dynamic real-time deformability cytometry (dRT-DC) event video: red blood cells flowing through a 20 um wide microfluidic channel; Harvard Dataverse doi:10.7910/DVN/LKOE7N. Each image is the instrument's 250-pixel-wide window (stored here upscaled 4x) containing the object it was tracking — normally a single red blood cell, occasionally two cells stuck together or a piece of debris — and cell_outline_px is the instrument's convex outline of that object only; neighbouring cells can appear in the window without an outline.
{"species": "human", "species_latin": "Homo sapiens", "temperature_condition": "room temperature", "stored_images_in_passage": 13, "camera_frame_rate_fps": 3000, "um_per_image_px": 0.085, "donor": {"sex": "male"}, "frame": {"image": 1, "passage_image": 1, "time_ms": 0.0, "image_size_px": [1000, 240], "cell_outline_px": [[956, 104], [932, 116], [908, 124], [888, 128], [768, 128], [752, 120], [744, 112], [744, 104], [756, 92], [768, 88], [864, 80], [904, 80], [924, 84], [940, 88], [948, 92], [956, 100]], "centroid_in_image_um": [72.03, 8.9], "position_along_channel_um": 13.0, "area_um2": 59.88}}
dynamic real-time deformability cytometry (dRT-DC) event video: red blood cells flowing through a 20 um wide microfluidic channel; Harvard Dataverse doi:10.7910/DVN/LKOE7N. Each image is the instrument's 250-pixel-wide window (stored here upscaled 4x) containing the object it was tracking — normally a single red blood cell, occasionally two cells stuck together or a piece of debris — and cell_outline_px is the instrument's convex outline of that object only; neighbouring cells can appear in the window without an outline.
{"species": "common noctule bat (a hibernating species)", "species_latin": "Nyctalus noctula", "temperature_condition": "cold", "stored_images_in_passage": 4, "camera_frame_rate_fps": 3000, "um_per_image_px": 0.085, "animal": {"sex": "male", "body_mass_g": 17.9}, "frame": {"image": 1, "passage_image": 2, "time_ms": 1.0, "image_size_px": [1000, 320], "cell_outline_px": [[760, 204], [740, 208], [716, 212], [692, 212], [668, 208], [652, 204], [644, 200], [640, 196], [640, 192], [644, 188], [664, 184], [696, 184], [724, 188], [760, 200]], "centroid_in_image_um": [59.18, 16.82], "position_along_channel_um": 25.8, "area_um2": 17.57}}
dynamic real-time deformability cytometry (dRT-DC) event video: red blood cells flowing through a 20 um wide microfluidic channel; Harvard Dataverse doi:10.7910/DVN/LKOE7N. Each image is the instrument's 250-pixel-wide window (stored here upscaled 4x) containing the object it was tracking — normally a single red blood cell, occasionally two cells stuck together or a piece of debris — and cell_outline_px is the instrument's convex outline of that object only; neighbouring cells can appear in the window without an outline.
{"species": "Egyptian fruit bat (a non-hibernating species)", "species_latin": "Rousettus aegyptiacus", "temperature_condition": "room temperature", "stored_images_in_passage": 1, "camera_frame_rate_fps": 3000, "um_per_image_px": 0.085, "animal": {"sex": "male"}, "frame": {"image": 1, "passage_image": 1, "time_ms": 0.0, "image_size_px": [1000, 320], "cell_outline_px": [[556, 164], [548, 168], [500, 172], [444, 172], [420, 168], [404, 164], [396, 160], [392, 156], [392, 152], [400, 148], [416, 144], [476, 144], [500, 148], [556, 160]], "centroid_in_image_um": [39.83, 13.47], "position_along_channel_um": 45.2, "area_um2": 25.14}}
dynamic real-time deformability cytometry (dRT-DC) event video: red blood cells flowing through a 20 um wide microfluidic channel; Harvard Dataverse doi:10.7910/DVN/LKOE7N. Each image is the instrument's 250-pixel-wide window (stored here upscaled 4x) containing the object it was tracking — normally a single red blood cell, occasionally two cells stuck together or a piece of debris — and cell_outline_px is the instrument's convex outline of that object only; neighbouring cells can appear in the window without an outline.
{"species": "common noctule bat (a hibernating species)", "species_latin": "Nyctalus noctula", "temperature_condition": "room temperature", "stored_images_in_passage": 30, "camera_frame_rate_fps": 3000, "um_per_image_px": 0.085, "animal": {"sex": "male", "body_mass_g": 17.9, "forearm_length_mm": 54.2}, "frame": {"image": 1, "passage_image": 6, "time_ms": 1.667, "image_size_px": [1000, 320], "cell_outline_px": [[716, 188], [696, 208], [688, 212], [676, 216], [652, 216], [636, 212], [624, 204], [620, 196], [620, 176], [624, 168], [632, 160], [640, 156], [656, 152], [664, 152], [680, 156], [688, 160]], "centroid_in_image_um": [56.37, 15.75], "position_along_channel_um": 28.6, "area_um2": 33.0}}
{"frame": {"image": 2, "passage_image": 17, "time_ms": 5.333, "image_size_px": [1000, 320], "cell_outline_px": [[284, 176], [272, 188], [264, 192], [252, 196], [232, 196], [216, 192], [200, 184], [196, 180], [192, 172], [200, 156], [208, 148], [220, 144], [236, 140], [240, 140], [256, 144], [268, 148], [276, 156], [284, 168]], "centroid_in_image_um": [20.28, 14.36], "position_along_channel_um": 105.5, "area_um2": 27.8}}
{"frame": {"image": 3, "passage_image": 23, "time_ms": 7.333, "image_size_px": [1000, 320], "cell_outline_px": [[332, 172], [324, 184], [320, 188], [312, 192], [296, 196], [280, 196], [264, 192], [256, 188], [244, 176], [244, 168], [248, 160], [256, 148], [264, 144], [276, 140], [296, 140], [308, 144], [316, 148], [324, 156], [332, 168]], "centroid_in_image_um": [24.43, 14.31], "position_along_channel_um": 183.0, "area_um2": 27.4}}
--------------------------------
Problem →
Extract all the material, leaving every line as it is.

Expected output →
dynamic real-time deformability cytometry (dRT-DC) event video: red blood cells flowing through a 20 um wide microfluidic channel; Harvard Dataverse doi:10.7910/DVN/LKOE7N. Each image is the instrument's 250-pixel-wide window (stored here upscaled 4x) containing the object it was tracking — normally a single red blood cell, occasionally two cells stuck together or a piece of debris — and cell_outline_px is the instrument's convex outline of that object only; neighbouring cells can appear in the window without an outline.
{"species": "human", "species_latin": "Homo sapiens", "temperature_condition": "room temperature", "stored_images_in_passage": 13, "camera_frame_rate_fps": 3000, "um_per_image_px": 0.085, "donor": {"sex": "male"}, "frame": {"image": 1, "passage_image": 1, "time_ms": 0.0, "image_size_px": [1000, 240], "cell_outline_px": [[956, 104], [932, 116], [908, 124], [888, 128], [768, 128], [752, 120], [744, 112], [744, 104], [756, 92], [768, 88], [864, 80], [904, 80], [924, 84], [940, 88], [948, 92], [956, 100]], "centroid_in_image_um": [72.03, 8.9], "position_along_channel_um": 13.0, "area_um2": 59.88}}
dynamic real-time deformability cytometry (dRT-DC) event video: red blood cells flowing through a 20 um wide microfluidic channel; Harvard Dataverse doi:10.7910/DVN/LKOE7N. Each image is the instrument's 250-pixel-wide window (stored here upscaled 4x) containing the object it was tracking — normally a single red blood cell, occasionally two cells stuck together or a piece of debris — and cell_outline_px is the instrument's convex outline of that object only; neighbouring cells can appear in the window without an outline.
{"species": "common noctule bat (a hibernating species)", "species_latin": "Nyctalus noctula", "temperature_condition": "cold", "stored_images_in_passage": 4, "camera_frame_rate_fps": 3000, "um_per_image_px": 0.085, "animal": {"sex": "male", "body_mass_g": 17.9}, "frame": {"image": 1, "passage_image": 2, "time_ms": 1.0, "image_size_px": [1000, 320], "cell_outline_px": [[760, 204], [740, 208], [716, 212], [692, 212], [668, 208], [652, 204], [644, 200], [640, 196], [640, 192], [644, 188], [664, 184], [696, 184], [724, 188], [760, 200]], "centroid_in_image_um": [59.18, 16.82], "position_along_channel_um": 25.8, "area_um2": 17.57}}
dynamic real-time deformability cytometry (dRT-DC) event video: red blood cells flowing through a 20 um wide microfluidic channel; Harvard Dataverse doi:10.7910/DVN/LKOE7N. Each image is the instrument's 250-pixel-wide window (stored here upscaled 4x) containing the object it was tracking — normally a single red blood cell, occasionally two cells stuck together or a piece of debris — and cell_outline_px is the instrument's convex outline of that object only; neighbouring cells can appear in the window without an outline.
{"species": "Egyptian fruit bat (a non-hibernating species)", "species_latin": "Rousettus aegyptiacus", "temperature_condition": "room temperature", "stored_images_in_passage": 1, "camera_frame_rate_fps": 3000, "um_per_image_px": 0.085, "animal": {"sex": "male"}, "frame": {"image": 1, "passage_image": 1, "time_ms": 0.0, "image_size_px": [1000, 320], "cell_outline_px": [[556, 164], [548, 168], [500, 172], [444, 172], [420, 168], [404, 164], [396, 160], [392, 156], [392, 152], [400, 148], [416, 144], [476, 144], [500, 148], [556, 160]], "centroid_in_image_um": [39.83, 13.47], "position_along_channel_um": 45.2, "area_um2": 25.14}}
dynamic real-time deformability cytometry (dRT-DC) event video: red blood cells flowing through a 20 um wide microfluidic channel; Harvard Dataverse doi:10.7910/DVN/LKOE7N. Each image is the instrument's 250-pixel-wide window (stored here upscaled 4x) containing the object it was tracking — normally a single red blood cell, occasionally two cells stuck together or a piece of debris — and cell_outline_px is the instrument's convex outline of that object only; neighbouring cells can appear in the window without an outline.
{"species": "common noctule bat (a hibernating species)", "species_latin": "Nyctalus noctula", "temperature_condition": "room temperature", "stored_images_in_passage": 30, "camera_frame_rate_fps": 3000, "um_per_image_px": 0.085, "animal": {"sex": "male", "body_mass_g": 17.9, "forearm_length_mm": 54.2}, "frame": {"image": 1, "passage_image": 6, "time_ms": 1.667, "image_size_px": [1000, 320], "cell_outline_px": [[716, 188], [696, 208], [688, 212], [676, 216], [652, 216], [636, 212], [624, 204], [620, 196], [620, 176], [624, 168], [632, 160], [640, 156], [656, 152], [664, 152], [680, 156], [688, 160]], "centroid_in_image_um": [56.37, 15.75], "position_along_channel_um": 28.6, "area_um2": 33.0}}
{"frame": {"image": 2, "passage_image": 17, "time_ms": 5.333, "image_size_px": [1000, 320], "cell_outline_px": [[284, 176], [272, 188], [264, 192], [252, 196], [232, 196], [216, 192], [200, 184], [196, 180], [192, 172], [200, 156], [208, 148], [220, 144], [236, 140], [240, 140], [256, 144], [268, 148], [276, 156], [284, 168]], "centroid_in_image_um": [20.28, 14.36], "position_along_channel_um": 105.5, "area_um2": 27.8}}
{"frame": {"image": 3, "passage_image": 23, "time_ms": 7.333, "image_size_px": [1000, 320], "cell_outline_px": [[332, 172], [324, 184], [320, 188], [312, 192], [296, 196], [280, 196], [264, 192], [256, 188], [244, 176], [244, 168], [248, 160], [256, 148], [264, 144], [276, 140], [296, 140], [308, 144], [316, 148], [324, 156], [332, 168]], "centroid_in_image_um": [24.43, 14.31], "position_along_channel_um": 183.0, "area_um2": 27.4}}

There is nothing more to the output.